Após muitas leituras e interpretações das narrativas, entendo, nesse momento, que o valor das percepções não se encontra em discursos pontuais e isolados, muito menos no reconhecimento de um instrumento de aplicação específico, mas no entrelaçamento desses, articulados com fundamentações teóricas que os sustentam.

Por esse viés, entendo que o sentido do discurso se constitui na e pela intersubjetividade do pesquisador e do entrevistado, num processo sistêmico e relacional, entre o dito e o interpretado. Por sua vez, é a expressão da linguagem que permite compreender os diferentes ecos, manifestados por múltiplas vozes que se constituem em discursos singulares e, muitas vezes, plurais, inscritos em relações sociais. São representações individuais e sociais que passam a ser categorizadas na medida que se repetem e se relacionam com outros discursos em diferentes tempos e experiências.

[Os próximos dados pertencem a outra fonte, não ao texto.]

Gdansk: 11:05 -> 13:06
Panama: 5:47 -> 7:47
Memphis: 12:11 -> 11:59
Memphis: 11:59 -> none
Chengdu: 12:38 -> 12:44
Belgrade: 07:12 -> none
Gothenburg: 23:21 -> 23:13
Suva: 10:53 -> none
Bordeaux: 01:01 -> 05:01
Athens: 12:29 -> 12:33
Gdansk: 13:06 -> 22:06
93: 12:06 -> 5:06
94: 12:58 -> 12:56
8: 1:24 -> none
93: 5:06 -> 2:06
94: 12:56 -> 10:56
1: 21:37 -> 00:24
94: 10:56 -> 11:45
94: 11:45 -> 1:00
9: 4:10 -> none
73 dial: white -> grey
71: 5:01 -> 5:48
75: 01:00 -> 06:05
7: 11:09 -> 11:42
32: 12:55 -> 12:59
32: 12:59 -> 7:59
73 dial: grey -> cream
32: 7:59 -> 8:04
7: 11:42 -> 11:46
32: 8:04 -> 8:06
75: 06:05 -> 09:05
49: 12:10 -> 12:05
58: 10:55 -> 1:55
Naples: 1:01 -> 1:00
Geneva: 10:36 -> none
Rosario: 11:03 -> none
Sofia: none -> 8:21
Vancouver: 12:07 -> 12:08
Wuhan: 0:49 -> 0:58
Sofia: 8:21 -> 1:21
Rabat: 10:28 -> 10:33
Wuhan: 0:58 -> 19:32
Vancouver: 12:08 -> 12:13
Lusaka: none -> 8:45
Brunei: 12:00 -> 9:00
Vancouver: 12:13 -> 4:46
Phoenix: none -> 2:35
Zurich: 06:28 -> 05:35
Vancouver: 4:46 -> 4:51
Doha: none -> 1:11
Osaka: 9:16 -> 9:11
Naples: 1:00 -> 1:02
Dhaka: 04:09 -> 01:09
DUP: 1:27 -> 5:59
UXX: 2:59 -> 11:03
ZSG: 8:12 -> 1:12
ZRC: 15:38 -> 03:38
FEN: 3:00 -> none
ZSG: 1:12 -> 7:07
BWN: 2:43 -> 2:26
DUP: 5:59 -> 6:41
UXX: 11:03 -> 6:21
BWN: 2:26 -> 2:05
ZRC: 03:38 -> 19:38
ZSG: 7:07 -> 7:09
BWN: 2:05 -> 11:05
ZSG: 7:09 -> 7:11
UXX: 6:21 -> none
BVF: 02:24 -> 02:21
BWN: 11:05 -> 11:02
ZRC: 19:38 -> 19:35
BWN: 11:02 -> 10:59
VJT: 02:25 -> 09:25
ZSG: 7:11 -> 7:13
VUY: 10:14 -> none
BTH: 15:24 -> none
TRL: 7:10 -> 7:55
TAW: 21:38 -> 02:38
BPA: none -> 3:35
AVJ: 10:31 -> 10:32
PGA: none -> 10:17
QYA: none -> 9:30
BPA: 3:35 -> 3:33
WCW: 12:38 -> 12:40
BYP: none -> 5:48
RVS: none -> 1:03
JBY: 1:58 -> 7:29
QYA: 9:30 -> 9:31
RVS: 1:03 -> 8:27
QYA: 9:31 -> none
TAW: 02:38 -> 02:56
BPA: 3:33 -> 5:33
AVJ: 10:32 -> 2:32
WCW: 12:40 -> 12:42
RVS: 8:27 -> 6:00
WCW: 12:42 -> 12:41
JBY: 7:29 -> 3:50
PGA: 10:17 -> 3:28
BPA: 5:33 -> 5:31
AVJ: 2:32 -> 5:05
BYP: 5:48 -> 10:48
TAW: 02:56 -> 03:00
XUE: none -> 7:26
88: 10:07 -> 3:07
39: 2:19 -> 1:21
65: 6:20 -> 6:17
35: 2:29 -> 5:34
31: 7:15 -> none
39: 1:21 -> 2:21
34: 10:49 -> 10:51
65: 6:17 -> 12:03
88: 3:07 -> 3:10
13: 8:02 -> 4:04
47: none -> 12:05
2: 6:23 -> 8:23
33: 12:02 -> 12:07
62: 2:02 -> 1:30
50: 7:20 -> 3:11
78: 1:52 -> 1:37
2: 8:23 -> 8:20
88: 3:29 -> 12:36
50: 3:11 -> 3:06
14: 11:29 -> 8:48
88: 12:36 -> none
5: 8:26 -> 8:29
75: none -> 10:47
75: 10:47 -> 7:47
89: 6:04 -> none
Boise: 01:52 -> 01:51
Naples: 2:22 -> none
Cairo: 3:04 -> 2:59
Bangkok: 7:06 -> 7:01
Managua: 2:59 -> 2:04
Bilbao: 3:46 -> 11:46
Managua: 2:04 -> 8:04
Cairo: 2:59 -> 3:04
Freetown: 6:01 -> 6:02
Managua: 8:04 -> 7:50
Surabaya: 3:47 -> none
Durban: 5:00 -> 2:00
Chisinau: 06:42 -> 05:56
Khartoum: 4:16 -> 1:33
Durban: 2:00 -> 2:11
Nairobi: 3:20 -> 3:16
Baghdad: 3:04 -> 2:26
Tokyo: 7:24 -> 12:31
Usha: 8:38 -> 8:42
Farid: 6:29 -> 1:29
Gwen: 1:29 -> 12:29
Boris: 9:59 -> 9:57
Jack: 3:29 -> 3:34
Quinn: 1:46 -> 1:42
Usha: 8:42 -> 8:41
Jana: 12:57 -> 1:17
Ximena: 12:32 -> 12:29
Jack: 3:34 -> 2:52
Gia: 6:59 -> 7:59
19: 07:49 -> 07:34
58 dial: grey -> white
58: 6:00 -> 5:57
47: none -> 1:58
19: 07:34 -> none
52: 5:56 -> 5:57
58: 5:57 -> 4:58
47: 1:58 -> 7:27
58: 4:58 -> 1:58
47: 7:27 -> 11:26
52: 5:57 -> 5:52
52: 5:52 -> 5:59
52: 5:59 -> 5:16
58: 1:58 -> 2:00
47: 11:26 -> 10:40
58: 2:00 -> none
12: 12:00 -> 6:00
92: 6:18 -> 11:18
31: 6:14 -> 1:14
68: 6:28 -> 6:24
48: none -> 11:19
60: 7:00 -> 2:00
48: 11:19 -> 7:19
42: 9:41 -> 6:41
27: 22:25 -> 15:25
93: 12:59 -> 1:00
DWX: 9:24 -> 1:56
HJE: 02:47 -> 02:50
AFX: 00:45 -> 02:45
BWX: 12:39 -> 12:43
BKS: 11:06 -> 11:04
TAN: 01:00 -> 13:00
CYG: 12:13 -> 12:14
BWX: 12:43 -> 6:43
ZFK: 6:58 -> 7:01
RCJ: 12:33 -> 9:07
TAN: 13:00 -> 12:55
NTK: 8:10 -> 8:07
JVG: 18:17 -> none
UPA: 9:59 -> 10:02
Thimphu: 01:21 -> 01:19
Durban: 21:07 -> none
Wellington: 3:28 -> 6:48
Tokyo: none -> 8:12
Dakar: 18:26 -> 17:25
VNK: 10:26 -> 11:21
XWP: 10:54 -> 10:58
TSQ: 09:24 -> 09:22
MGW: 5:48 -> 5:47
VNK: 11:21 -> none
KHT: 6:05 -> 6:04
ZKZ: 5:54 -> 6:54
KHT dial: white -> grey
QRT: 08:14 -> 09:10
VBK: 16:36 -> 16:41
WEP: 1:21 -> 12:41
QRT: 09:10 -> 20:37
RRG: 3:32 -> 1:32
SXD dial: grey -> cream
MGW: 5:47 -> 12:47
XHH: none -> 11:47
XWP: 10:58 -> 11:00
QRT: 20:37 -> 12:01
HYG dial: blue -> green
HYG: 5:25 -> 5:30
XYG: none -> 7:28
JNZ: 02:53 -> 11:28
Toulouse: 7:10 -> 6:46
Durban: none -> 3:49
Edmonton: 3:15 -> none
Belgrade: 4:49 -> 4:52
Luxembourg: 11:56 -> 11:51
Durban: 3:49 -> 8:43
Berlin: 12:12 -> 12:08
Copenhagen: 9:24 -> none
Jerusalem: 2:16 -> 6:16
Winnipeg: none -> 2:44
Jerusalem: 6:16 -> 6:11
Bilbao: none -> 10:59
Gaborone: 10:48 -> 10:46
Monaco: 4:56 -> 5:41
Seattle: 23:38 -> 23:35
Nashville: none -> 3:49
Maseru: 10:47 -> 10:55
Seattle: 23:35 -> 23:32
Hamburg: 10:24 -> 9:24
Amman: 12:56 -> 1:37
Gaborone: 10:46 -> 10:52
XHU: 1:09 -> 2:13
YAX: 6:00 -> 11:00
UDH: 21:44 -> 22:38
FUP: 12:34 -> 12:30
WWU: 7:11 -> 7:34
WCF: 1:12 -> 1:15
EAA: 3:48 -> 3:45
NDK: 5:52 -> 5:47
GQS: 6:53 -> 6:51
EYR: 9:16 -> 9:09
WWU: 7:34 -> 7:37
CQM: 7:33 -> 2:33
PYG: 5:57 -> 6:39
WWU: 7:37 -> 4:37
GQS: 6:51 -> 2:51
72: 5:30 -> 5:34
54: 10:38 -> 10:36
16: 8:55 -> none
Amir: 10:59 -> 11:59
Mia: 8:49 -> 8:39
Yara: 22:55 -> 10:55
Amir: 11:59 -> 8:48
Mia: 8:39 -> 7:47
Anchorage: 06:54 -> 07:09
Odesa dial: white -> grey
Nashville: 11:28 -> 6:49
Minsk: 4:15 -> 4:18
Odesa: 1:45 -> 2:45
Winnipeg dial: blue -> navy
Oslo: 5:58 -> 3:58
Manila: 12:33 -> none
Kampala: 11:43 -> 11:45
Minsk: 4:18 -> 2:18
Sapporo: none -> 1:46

No entendimento de vozes que, inicialmente, se encontravam isoladas e fragmentadas, discursos foram sendo tecidos, organizados e ressignificados com temáticas e categorias carregadas de sentidos, interpretadas por processos de metatextos, que se materializaram em escritas reflexivas.

Neste capítulo, apresentei os instrumentos utilizados e os procedimentos metodológicos adotados na construção dos dados. Na sequência, detalho a análise interpretativa dos elementos que eclodiram das narrativas docentes.